EXERCISE DESCRIPTION =>
Identify all lines of the data containing the string "cancer" and copy them.

PROVIDED INFORMATION =>
---*---

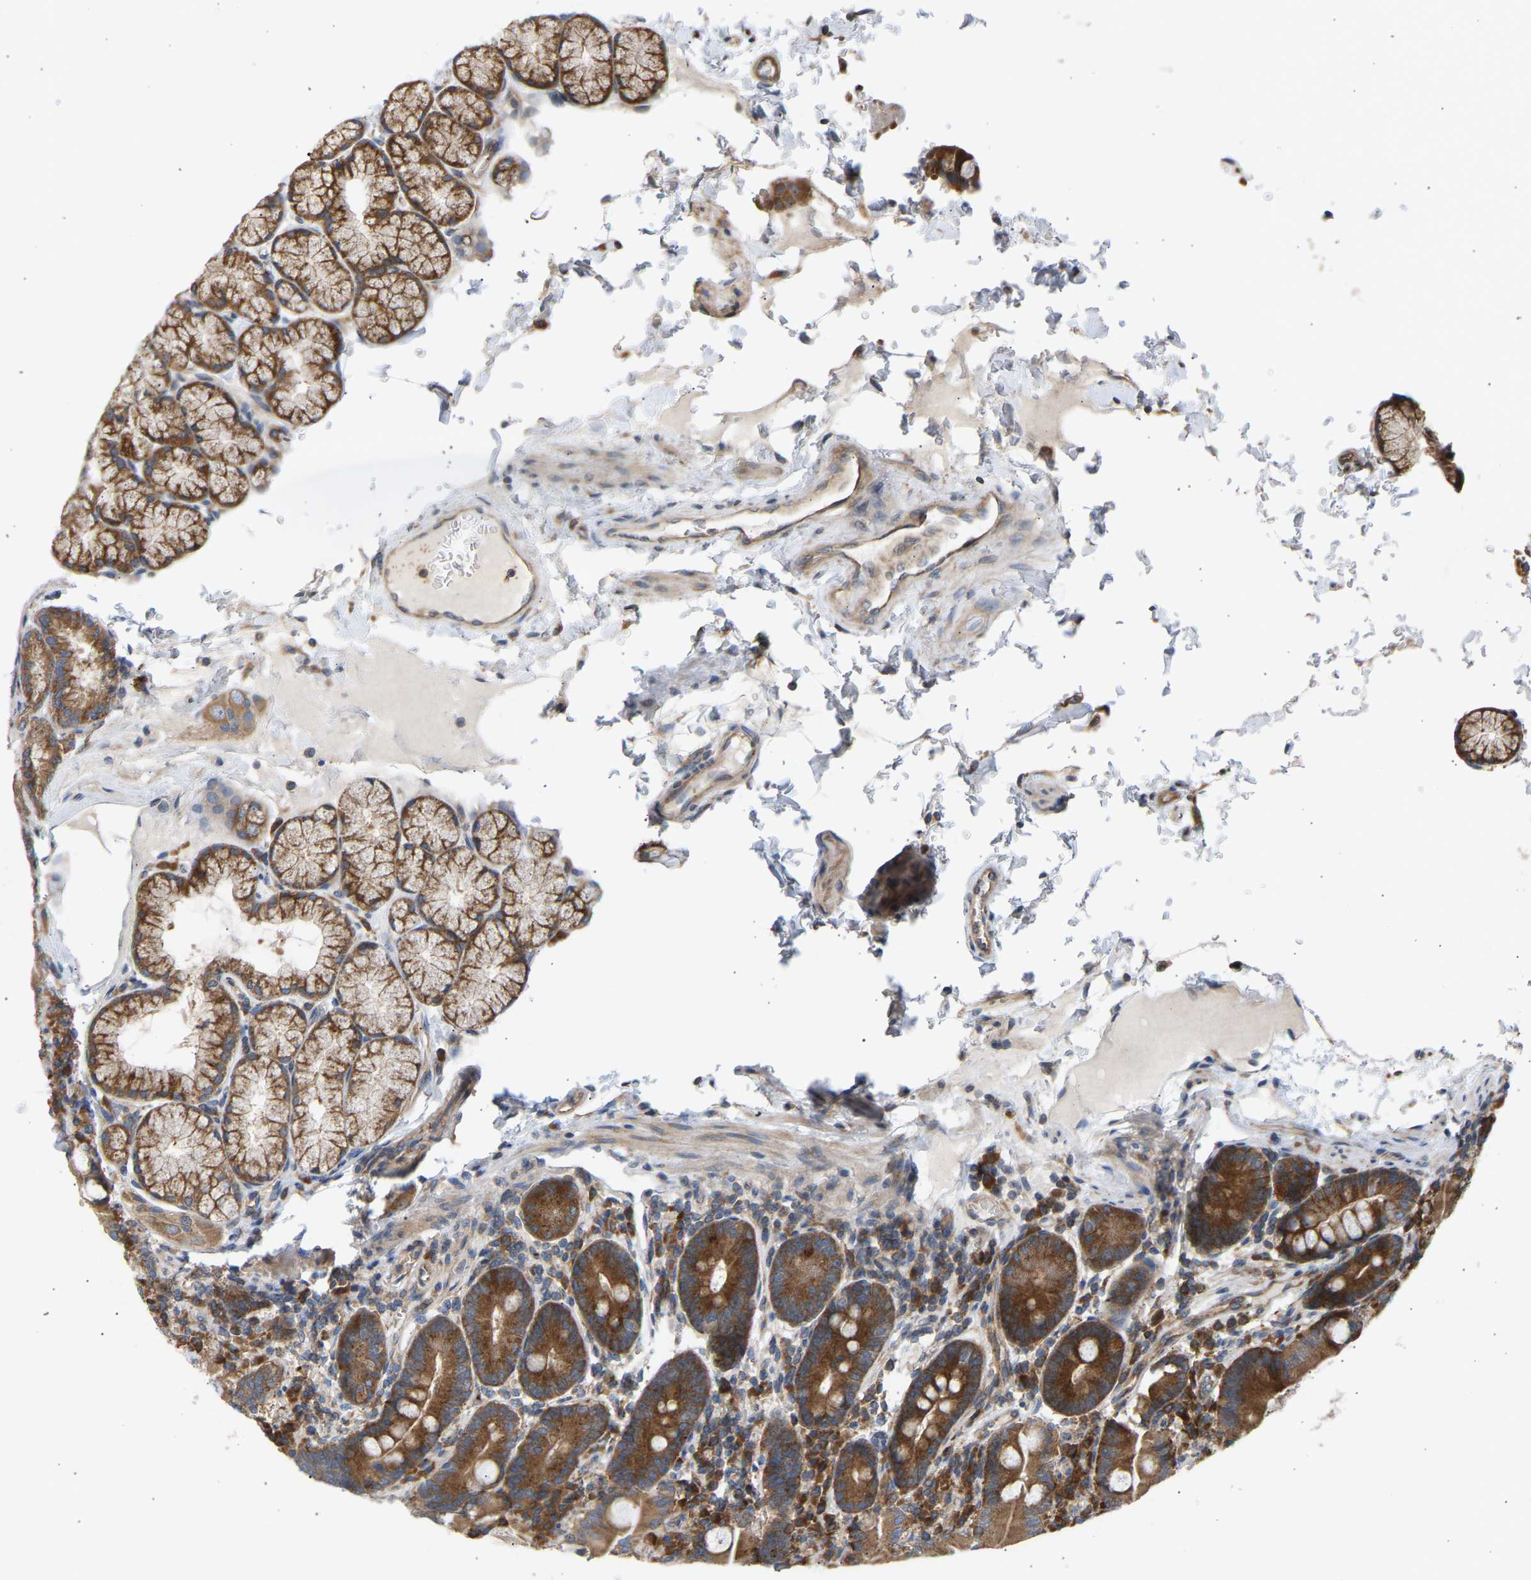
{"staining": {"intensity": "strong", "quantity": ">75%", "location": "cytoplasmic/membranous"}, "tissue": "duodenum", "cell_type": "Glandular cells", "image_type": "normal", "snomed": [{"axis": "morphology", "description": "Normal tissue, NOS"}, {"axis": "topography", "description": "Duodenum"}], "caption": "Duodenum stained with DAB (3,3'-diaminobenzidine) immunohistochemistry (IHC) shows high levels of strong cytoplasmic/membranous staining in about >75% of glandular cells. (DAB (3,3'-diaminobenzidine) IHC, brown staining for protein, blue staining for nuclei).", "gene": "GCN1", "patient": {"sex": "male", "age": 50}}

---*---

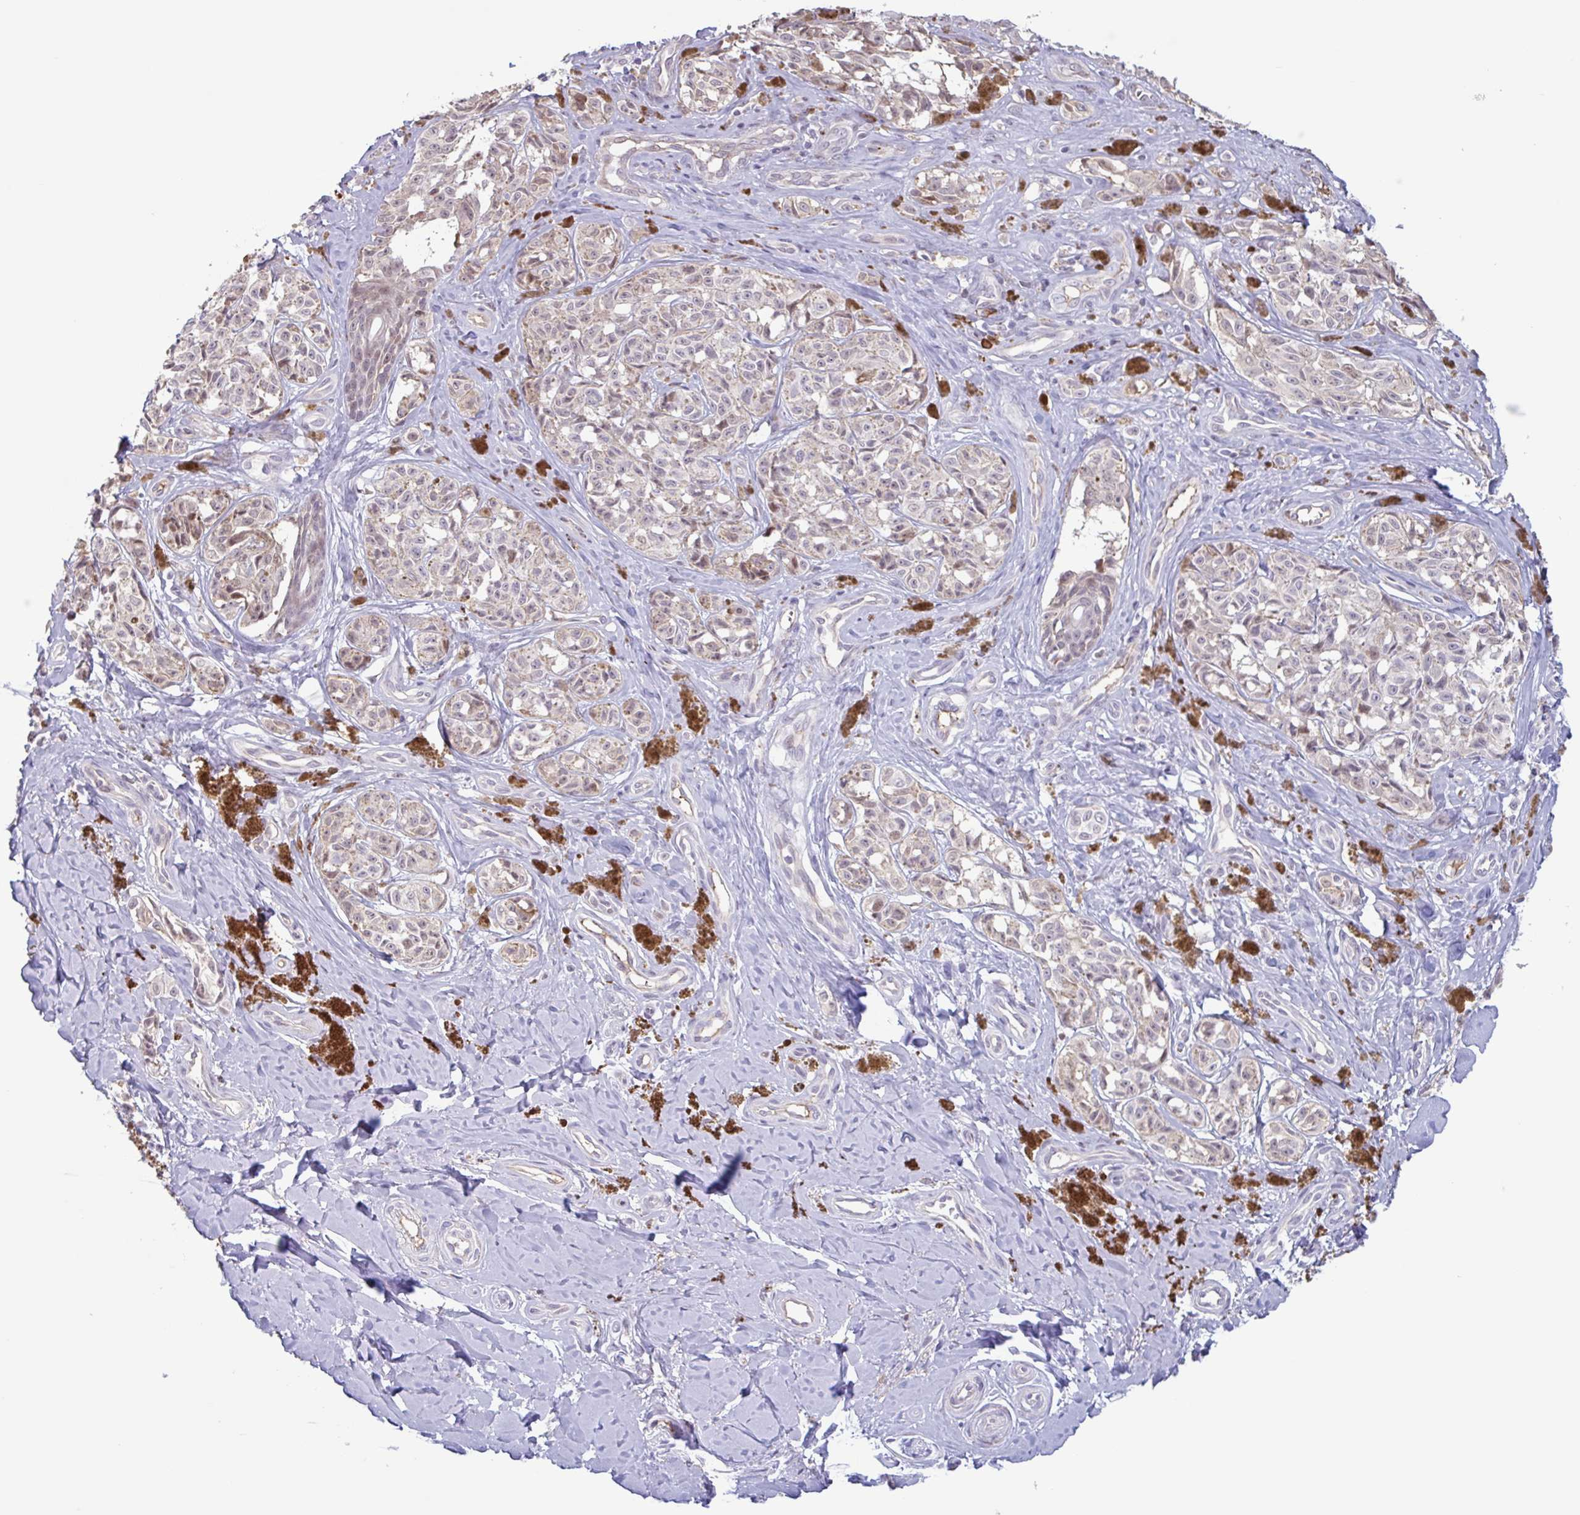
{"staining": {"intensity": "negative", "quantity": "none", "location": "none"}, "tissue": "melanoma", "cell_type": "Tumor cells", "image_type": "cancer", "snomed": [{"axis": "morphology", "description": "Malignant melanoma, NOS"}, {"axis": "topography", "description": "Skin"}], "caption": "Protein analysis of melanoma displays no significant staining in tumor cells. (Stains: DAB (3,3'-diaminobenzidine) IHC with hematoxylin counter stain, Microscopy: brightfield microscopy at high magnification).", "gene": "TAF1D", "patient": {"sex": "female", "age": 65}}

---*---

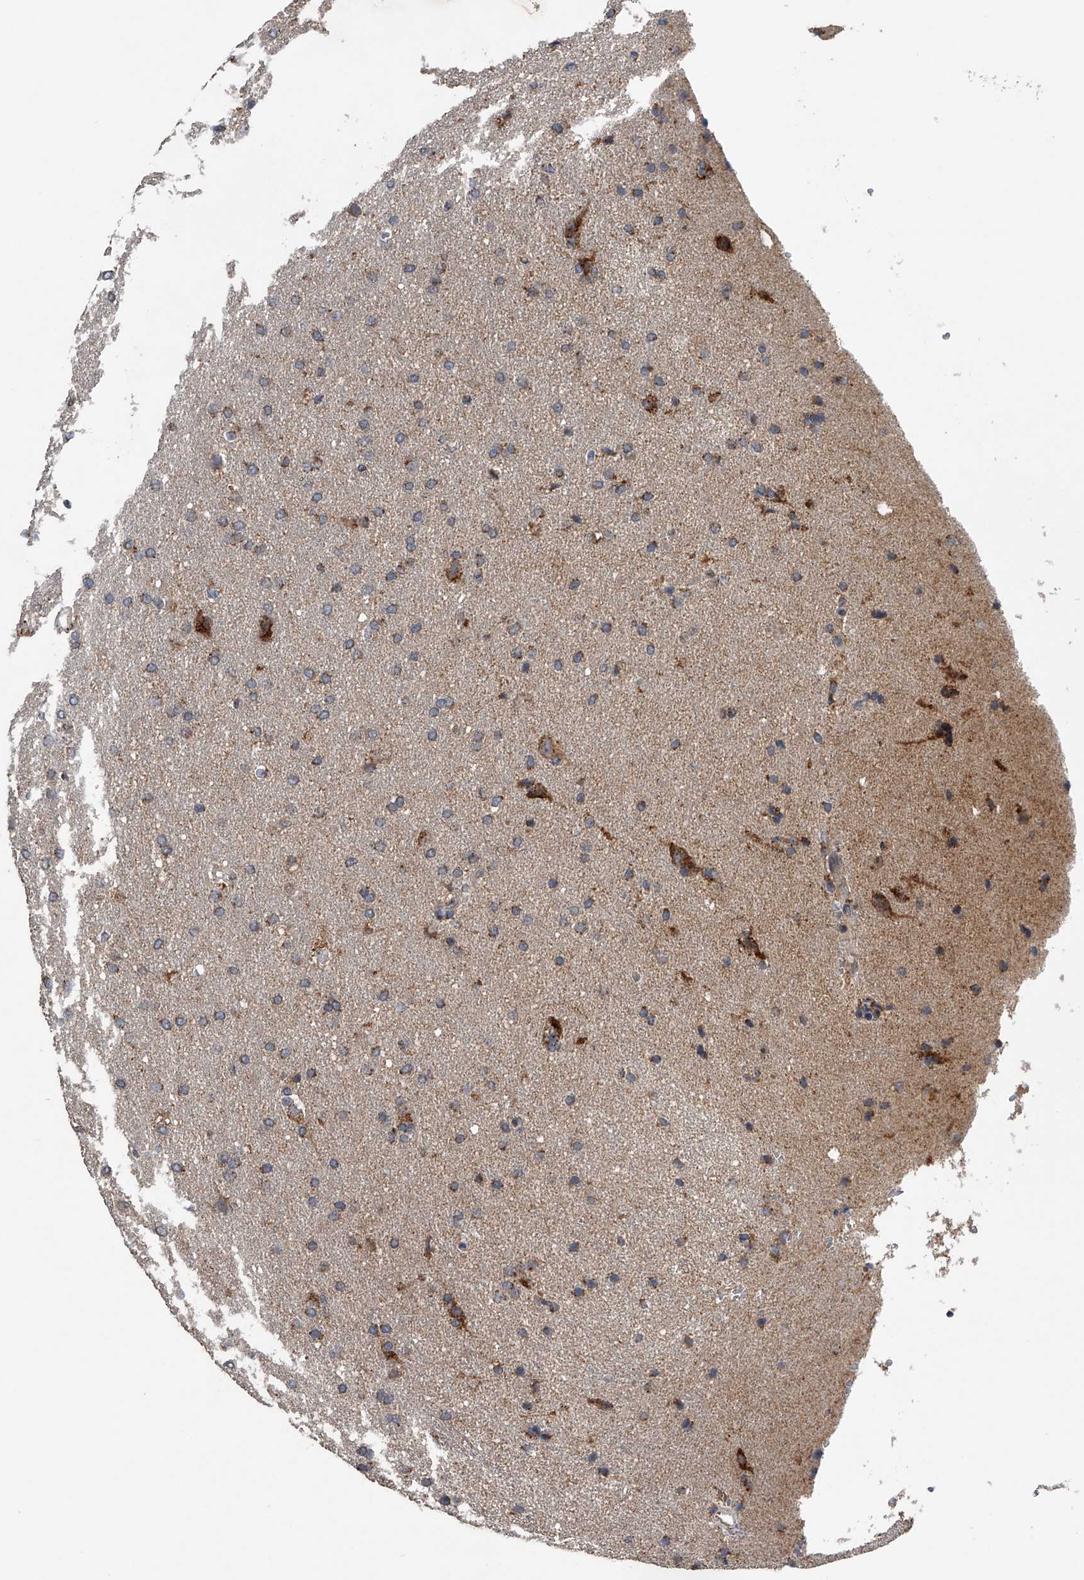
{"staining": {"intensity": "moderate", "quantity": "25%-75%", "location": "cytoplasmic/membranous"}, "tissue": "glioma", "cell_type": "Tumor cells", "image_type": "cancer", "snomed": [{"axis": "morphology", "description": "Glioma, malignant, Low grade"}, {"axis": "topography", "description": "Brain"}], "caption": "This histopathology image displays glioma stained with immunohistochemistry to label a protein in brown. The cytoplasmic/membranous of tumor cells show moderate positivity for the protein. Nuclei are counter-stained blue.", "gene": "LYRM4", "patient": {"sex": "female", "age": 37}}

---*---

OUTPUT FOR THIS TASK =>
{"staining": {"intensity": "negative", "quantity": "none", "location": "none"}, "tissue": "melanoma", "cell_type": "Tumor cells", "image_type": "cancer", "snomed": [{"axis": "morphology", "description": "Malignant melanoma, NOS"}, {"axis": "topography", "description": "Skin"}], "caption": "Protein analysis of melanoma displays no significant staining in tumor cells. (Stains: DAB (3,3'-diaminobenzidine) IHC with hematoxylin counter stain, Microscopy: brightfield microscopy at high magnification).", "gene": "TAF1D", "patient": {"sex": "female", "age": 65}}
{"staining": {"intensity": "moderate", "quantity": "25%-75%", "location": "cytoplasmic/membranous"}, "tissue": "glioma", "cell_type": "Tumor cells", "image_type": "cancer", "snomed": [{"axis": "morphology", "description": "Glioma, malignant, Low grade"}, {"axis": "topography", "description": "Brain"}], "caption": "This histopathology image displays glioma stained with immunohistochemistry to label a protein in brown. The cytoplasmic/membranous of tumor cells show moderate positivity for the protein. Nuclei are counter-stained blue.", "gene": "LYRM4", "patient": {"sex": "female", "age": 37}}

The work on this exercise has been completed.